3 Ezra

Uit Wikipedia, de vrije encyclopedie
Niet te verwarren met het canonieke boek Ezra of het apocriefe 4 Ezra.

3 Ezra is een boek dat in de Septuagint deel uitmaakte van de Hebreeuwse Bijbel, maar in de moderne tijd nooit deel uitmaakt van de canon en dus een van de Apocriefen van het Oude Testament is.[1] Het boek werd oorspronkelijk in het Aramees of Hebreeuws geschreven, maar is alleen bekend uit Griekse versies of Latijnse vertalingen van de Griekse tekst.[2]

In het Nederlands kan verwarring optreden met het Bijbelboek Ezra of andere boeken met de naam Ezra. In het Engels wordt het boek Greek Ezra ("Griekse Ezra") genoemd om het te onderscheiden en de King James Version noemt het boek 1 Esdras. In de Oosters-orthodoxe kerken staat het boek bekend als 2 Esdras. In de Septuagint heet het boek Esdras A (Grieks: Ἔσδρας Αʹ) en wordt gevolgd door Esdras B dat de canonieke boeken Ezra en Nehemia bevat.[3]

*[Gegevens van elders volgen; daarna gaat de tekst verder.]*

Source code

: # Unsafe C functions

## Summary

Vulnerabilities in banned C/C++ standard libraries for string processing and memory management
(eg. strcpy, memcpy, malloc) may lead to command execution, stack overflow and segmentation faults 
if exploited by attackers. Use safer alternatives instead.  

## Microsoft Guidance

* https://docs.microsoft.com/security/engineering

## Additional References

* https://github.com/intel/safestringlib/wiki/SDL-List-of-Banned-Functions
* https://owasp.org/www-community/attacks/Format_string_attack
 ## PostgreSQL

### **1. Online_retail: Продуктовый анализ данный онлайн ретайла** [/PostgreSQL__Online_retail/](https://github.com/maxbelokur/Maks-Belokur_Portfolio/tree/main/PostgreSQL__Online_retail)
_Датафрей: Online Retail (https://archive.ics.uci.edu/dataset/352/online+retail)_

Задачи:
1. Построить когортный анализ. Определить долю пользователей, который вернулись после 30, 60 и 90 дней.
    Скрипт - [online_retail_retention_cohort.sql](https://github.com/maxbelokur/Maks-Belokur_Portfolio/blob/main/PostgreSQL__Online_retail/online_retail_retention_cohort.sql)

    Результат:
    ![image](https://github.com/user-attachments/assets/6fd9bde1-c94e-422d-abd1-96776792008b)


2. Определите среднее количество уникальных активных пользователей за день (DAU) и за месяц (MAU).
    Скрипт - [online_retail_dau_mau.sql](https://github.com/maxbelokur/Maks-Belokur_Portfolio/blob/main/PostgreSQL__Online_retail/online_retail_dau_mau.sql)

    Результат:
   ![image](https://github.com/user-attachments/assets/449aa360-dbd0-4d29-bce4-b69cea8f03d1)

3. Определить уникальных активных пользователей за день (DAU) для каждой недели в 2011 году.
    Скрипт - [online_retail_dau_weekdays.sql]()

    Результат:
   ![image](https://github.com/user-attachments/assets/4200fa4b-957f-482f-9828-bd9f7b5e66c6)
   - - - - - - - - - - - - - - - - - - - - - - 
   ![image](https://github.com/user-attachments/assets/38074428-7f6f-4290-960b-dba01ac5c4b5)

Structuur en inhoud[bewerken | brontekst bewerken]

Het boek schetst delen van de geschiedenis van de Israëlieten van 621 v.Chr. tot 444 v.Chr. De inhoud van het boek komt grotendeels overeen met inhoud van (andere) Bijbelboeken. Het enige gedeelte dat uniek is voor 3 Ezra is het "Verhaal van de drie lijfwachten", een Perzisch volksverhaal met wat wijzigingen om te passen in een Joodse context.[2]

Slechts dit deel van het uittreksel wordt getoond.